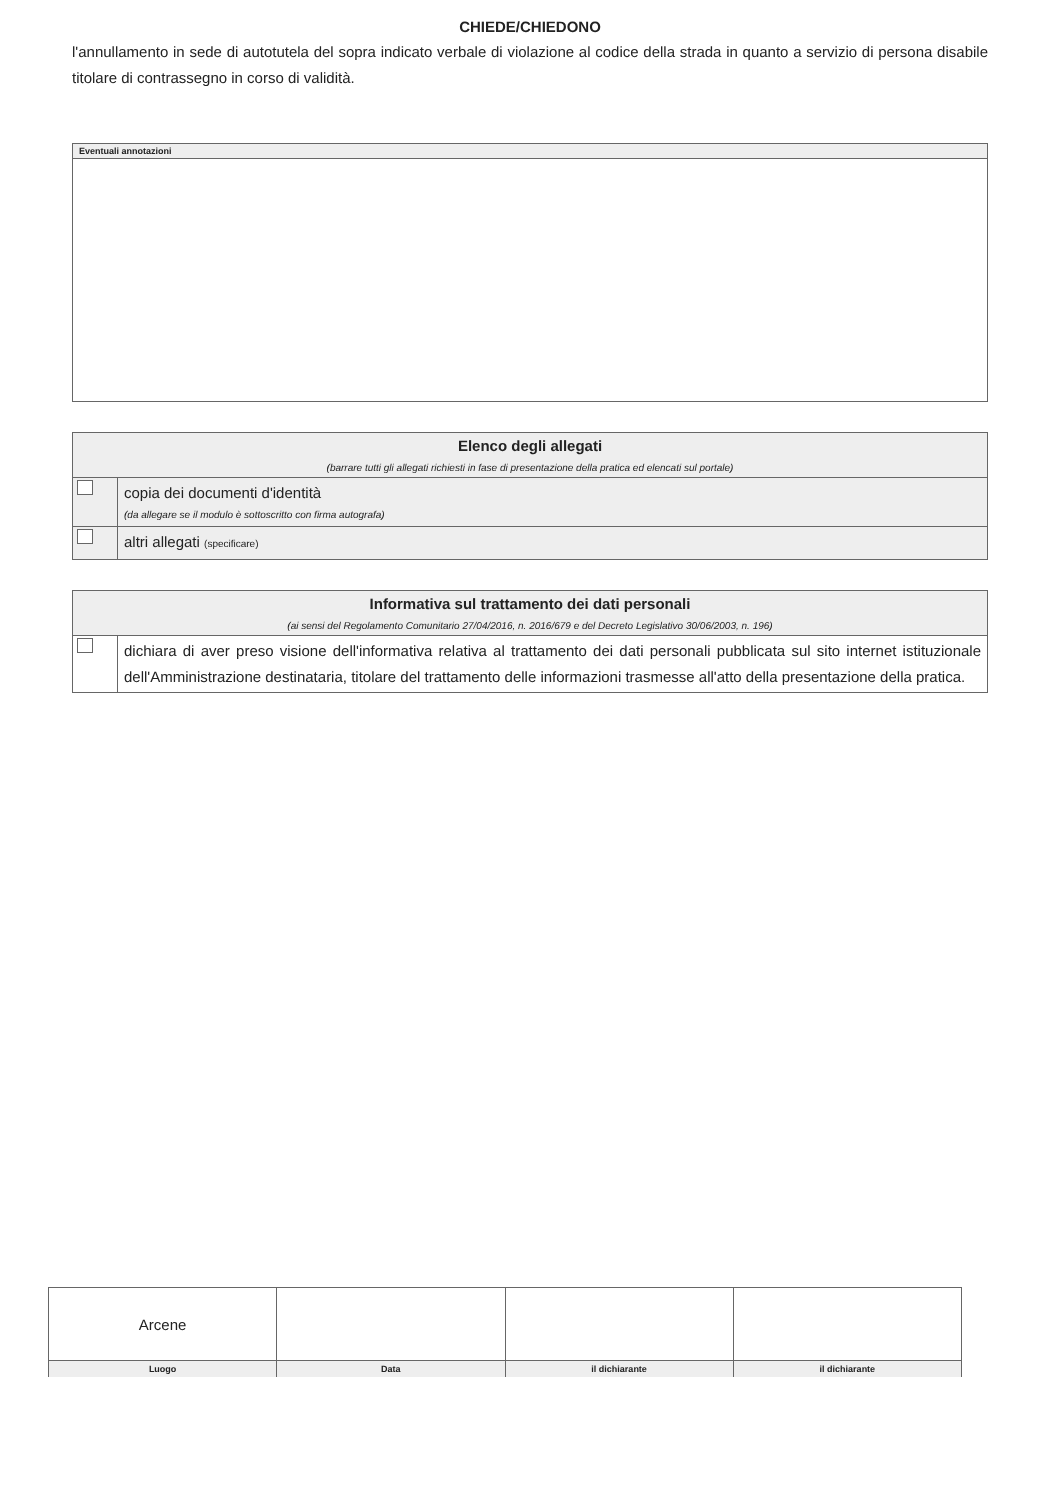CHIEDE/CHIEDONO
l'annullamento in sede di autotutela del sopra indicato verbale di violazione al codice della strada in quanto a servizio di persona disabile titolare di contrassegno in corso di validità.
| Eventuali annotazioni |
| --- |
| Elenco degli allegati (barrare tutti gli allegati richiesti in fase di presentazione della pratica ed elencati sul portale) | |
| --- | --- |
| | copia dei documenti d'identità (da allegare se il modulo è sottoscritto con firma autografa) |
| | altri allegati (specificare) |
| Informativa sul trattamento dei dati personali (ai sensi del Regolamento Comunitario 27/04/2016, n. 2016/679 e del Decreto Legislativo 30/06/2003, n. 196) | |
| --- | --- |
| | dichiara di aver preso visione dell'informativa relativa al trattamento dei dati personali pubblicata sul sito internet istituzionale dell'Amministrazione destinataria, titolare del trattamento delle informazioni trasmesse all'atto della presentazione della pratica. |
| Arcene | | | |
| Luogo | Data | il dichiarante | il dichiarante |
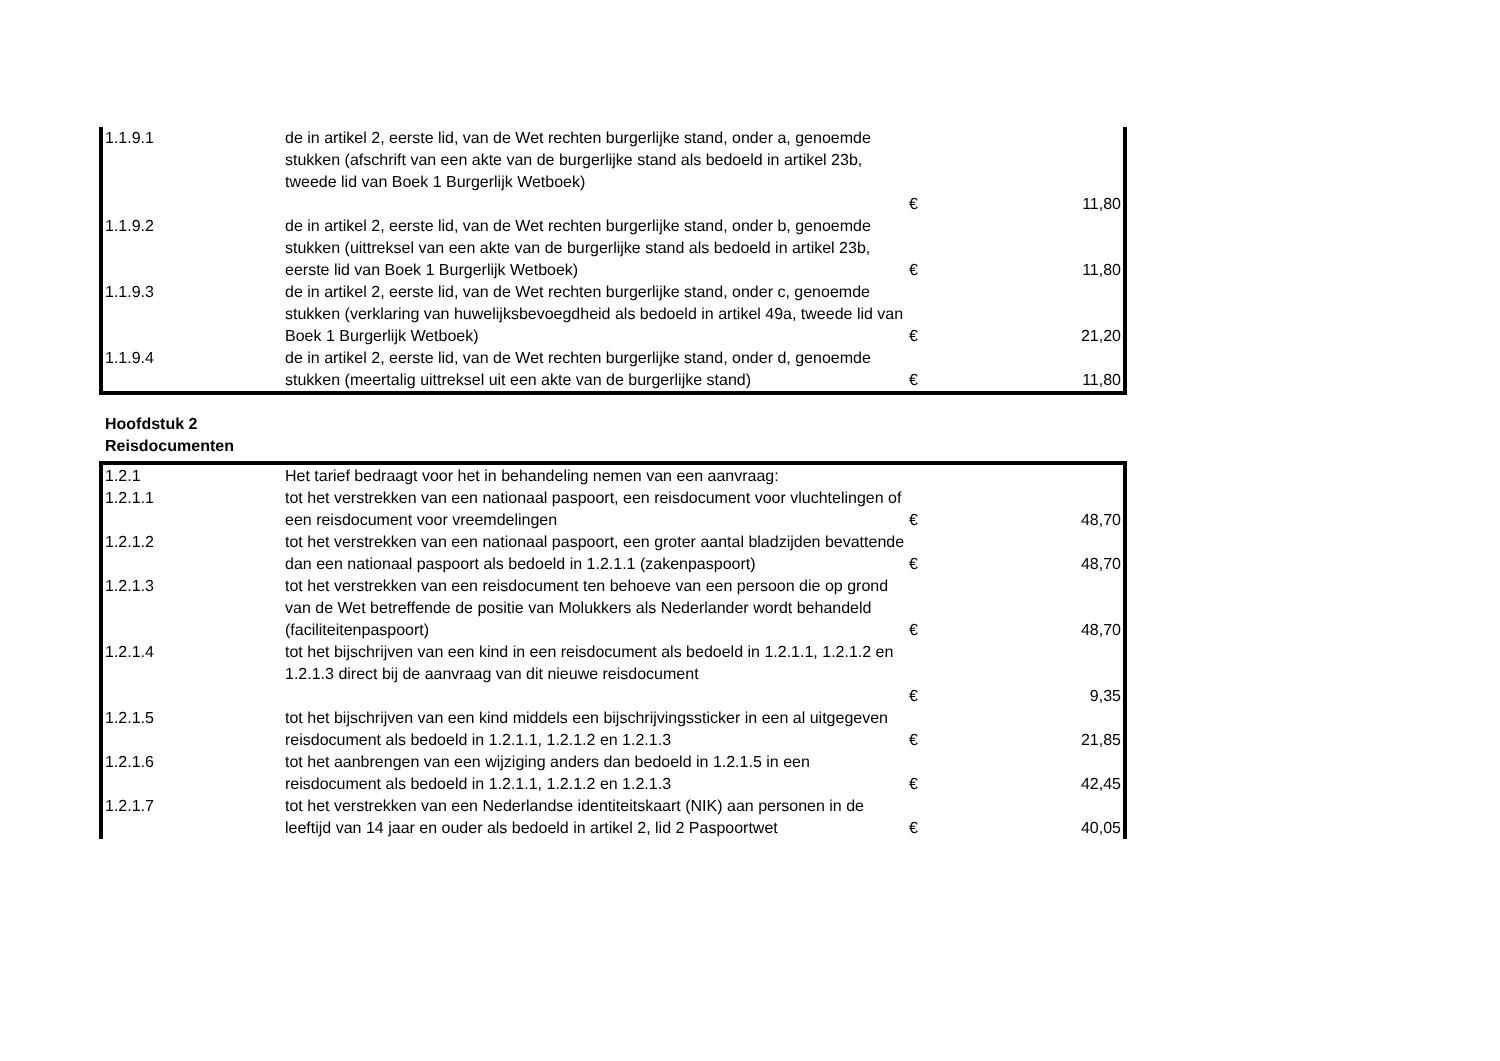| 1.1.9.1 | de in artikel 2, eerste lid, van de Wet rechten burgerlijke stand, onder a, genoemde stukken (afschrift van een akte van de burgerlijke stand als bedoeld in artikel 23b, tweede lid van Boek 1 Burgerlijk Wetboek) | € | 11,80 |
| 1.1.9.2 | de in artikel 2, eerste lid, van de Wet rechten burgerlijke stand, onder b, genoemde stukken (uittreksel van een akte van de burgerlijke stand als bedoeld in artikel 23b, eerste lid van Boek 1 Burgerlijk Wetboek) | € | 11,80 |
| 1.1.9.3 | de in artikel 2, eerste lid, van de Wet rechten burgerlijke stand, onder c, genoemde stukken (verklaring van huwelijksbevoegdheid als bedoeld in artikel 49a, tweede lid van Boek 1 Burgerlijk Wetboek) | € | 21,20 |
| 1.1.9.4 | de in artikel 2, eerste lid, van de Wet rechten burgerlijke stand, onder d, genoemde stukken (meertalig uittreksel uit een akte van de burgerlijke stand) | € | 11,80 |
Hoofdstuk 2
Reisdocumenten
| 1.2.1 | Het tarief bedraagt voor het in behandeling nemen van een aanvraag: | | |
| 1.2.1.1 | tot het verstrekken van een nationaal paspoort, een reisdocument voor vluchtelingen of een reisdocument voor vreemdelingen | € | 48,70 |
| 1.2.1.2 | tot het verstrekken van een nationaal paspoort, een groter aantal bladzijden bevattende dan een nationaal paspoort als bedoeld in 1.2.1.1 (zakenpaspoort) | € | 48,70 |
| 1.2.1.3 | tot het verstrekken van een reisdocument ten behoeve van een persoon die op grond van de Wet betreffende de positie van Molukkers als Nederlander wordt behandeld (faciliteitenpaspoort) | € | 48,70 |
| 1.2.1.4 | tot het bijschrijven van een kind in een reisdocument als bedoeld in 1.2.1.1, 1.2.1.2 en 1.2.1.3 direct bij de aanvraag van dit nieuwe reisdocument | € | 9,35 |
| 1.2.1.5 | tot het bijschrijven van een kind middels een bijschrijvingssticker in een al uitgegeven reisdocument als bedoeld in 1.2.1.1, 1.2.1.2 en 1.2.1.3 | € | 21,85 |
| 1.2.1.6 | tot het aanbrengen van een wijziging anders dan bedoeld in 1.2.1.5 in een reisdocument als bedoeld in 1.2.1.1, 1.2.1.2 en 1.2.1.3 | € | 42,45 |
| 1.2.1.7 | tot het verstrekken van een Nederlandse identiteitskaart (NIK) aan personen in de leeftijd van 14 jaar en ouder als bedoeld in artikel 2, lid 2 Paspoortwet | € | 40,05 |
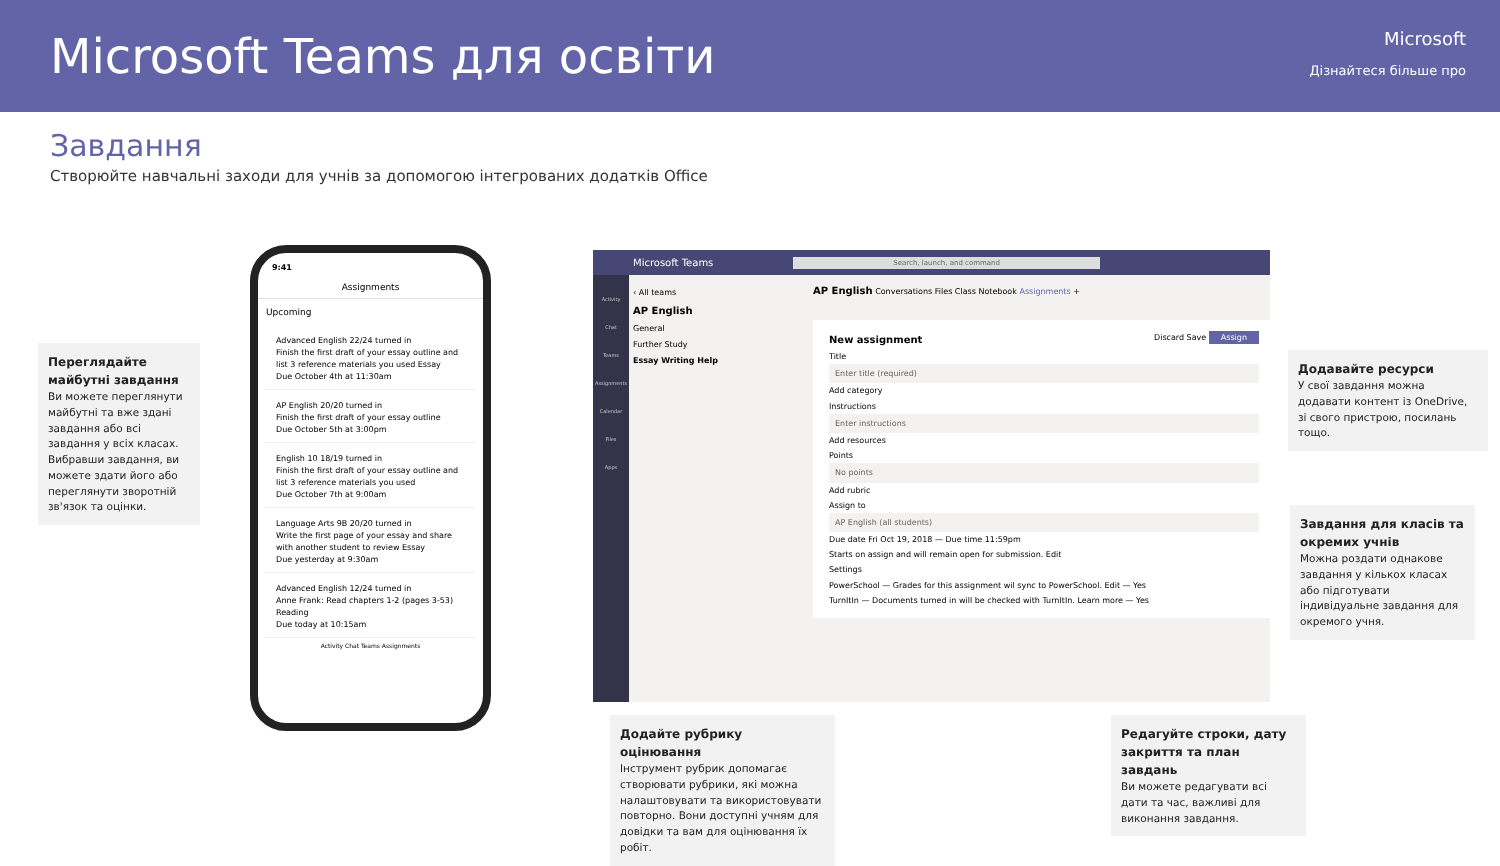Microsoft Teams для освіти
Microsoft
Дізнайтеся більше про
Завдання
Створюйте навчальні заходи для учнів за допомогою інтегрованих додатків Office
Переглядайте майбутні завдання
Ви можете переглянути майбутні та вже здані завдання або всі завдання у всіх класах. Вибравши завдання, ви можете здати його або переглянути зворотній зв'язок та оцінки.
9:41
Assignments
Upcoming
Advanced English 22/24 turned in
Finish the first draft of your essay outline and list 3 reference materials you used Essay
Due October 4th at 11:30am
AP English 20/20 turned in
Finish the first draft of your essay outline
Due October 5th at 3:00pm
English 10 18/19 turned in
Finish the first draft of your essay outline and list 3 reference materials you used
Due October 7th at 9:00am
Language Arts 9B 20/20 turned in
Write the first page of your essay and share with another student to review Essay
Due yesterday at 9:30am
Advanced English 12/24 turned in
Anne Frank: Read chapters 1-2 (pages 3-53) Reading
Due today at 10:15am
Activity Chat Teams Assignments
Microsoft Teams Search, launch, and command
Activity
Chat
Teams
Assignments
Calendar
Files
Apps
‹ All teams
AP English
General
Further Study
Essay Writing Help
AP English Conversations Files Class Notebook Assignments +
New assignment Discard Save Assign
Title
Enter title (required)
Add category
Instructions
Enter instructions
Add resources
Points
No points
Add rubric
Assign to
AP English (all students)
Due date Fri Oct 19, 2018 — Due time 11:59pm
Starts on assign and will remain open for submission. Edit
Settings
PowerSchool — Grades for this assignment wil sync to PowerSchool. Edit — Yes
TurnItIn — Documents turned in will be checked with TurnItIn. Learn more — Yes
Додавайте ресурси
У свої завдання можна додавати контент із OneDrive, зі свого пристрою, посилань тощо.
Завдання для класів та окремих учнів
Можна роздати однакове завдання у кількох класах або підготувати індивідуальне завдання для окремого учня.
Додайте рубрику оцінювання
Інструмент рубрик допомагає створювати рубрики, які можна налаштовувати та використовувати повторно. Вони доступні учням для довідки та вам для оцінювання їх робіт.
Редагуйте строки, дату закриття та план завдань
Ви можете редагувати всі дати та час, важливі для виконання завдання.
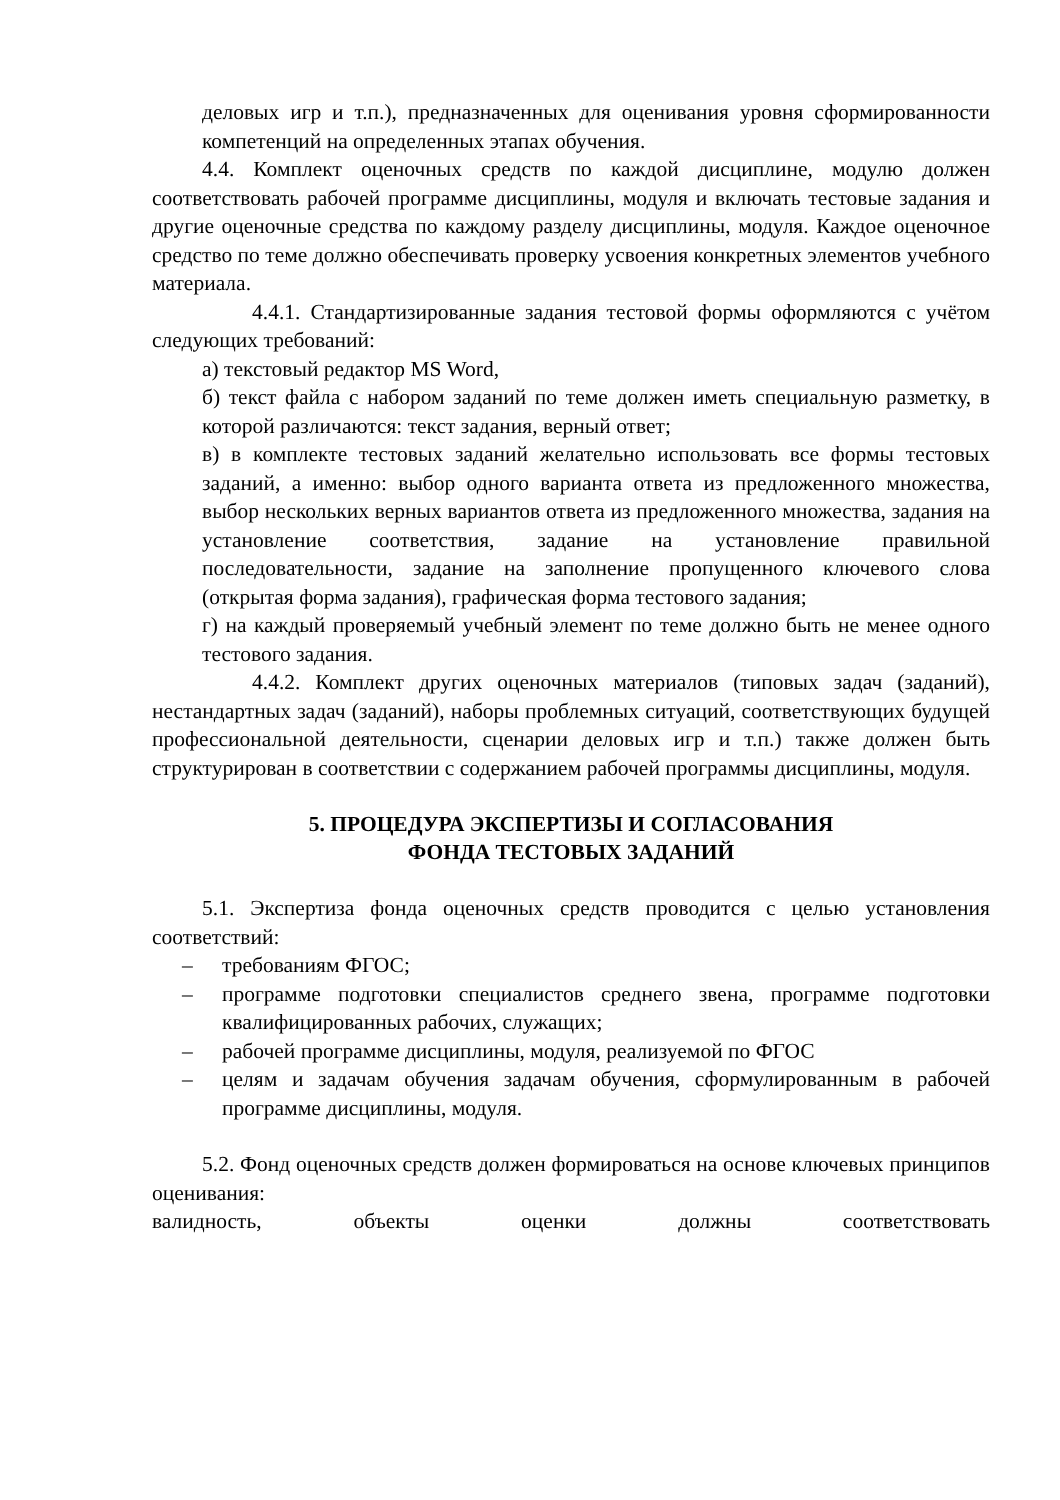деловых игр и т.п.), предназначенных для оценивания уровня сформированности компетенций на определенных этапах обучения.
4.4. Комплект оценочных средств по каждой дисциплине, модулю должен соответствовать рабочей программе дисциплины, модуля и включать тестовые задания и другие оценочные средства по каждому разделу дисциплины, модуля. Каждое оценочное средство по теме должно обеспечивать проверку усвоения конкретных элементов учебного материала.
4.4.1. Стандартизированные задания тестовой формы оформляются с учётом следующих требований:
а) текстовый редактор MS Word,
б) текст файла с набором заданий по теме должен иметь специальную разметку, в которой различаются: текст задания, верный ответ;
в) в комплекте тестовых заданий желательно использовать все формы тестовых заданий, а именно: выбор одного варианта ответа из предложенного множества, выбор нескольких верных вариантов ответа из предложенного множества, задания на установление соответствия, задание на установление правильной последовательности, задание на заполнение пропущенного ключевого слова (открытая форма задания), графическая форма тестового задания;
г) на каждый проверяемый учебный элемент по теме должно быть не менее одного тестового задания.
4.4.2. Комплект других оценочных материалов (типовых задач (заданий), нестандартных задач (заданий), наборы проблемных ситуаций, соответствующих будущей профессиональной деятельности, сценарии деловых игр и т.п.) также должен быть структурирован в соответствии с содержанием рабочей программы дисциплины, модуля.
5. ПРОЦЕДУРА ЭКСПЕРТИЗЫ И СОГЛАСОВАНИЯ
ФОНДА ТЕСТОВЫХ ЗАДАНИЙ
5.1. Экспертиза фонда оценочных средств проводится с целью установления соответствий:
– требованиям ФГОС;
– программе подготовки специалистов среднего звена, программе подготовки квалифицированных рабочих, служащих;
– рабочей программе дисциплины, модуля, реализуемой по ФГОС
– целям и задачам обучения задачам обучения, сформулированным в рабочей программе дисциплины, модуля.
5.2. Фонд оценочных средств должен формироваться на основе ключевых принципов оценивания:
валидность, объекты оценки должны соответствовать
————————
THE PROBLEM: If a line in the material contains the word "ФГОС", copy that line.

SOLVED PROBLEM:
– требованиям ФГОС;
– рабочей программе дисциплины, модуля, реализуемой по ФГОС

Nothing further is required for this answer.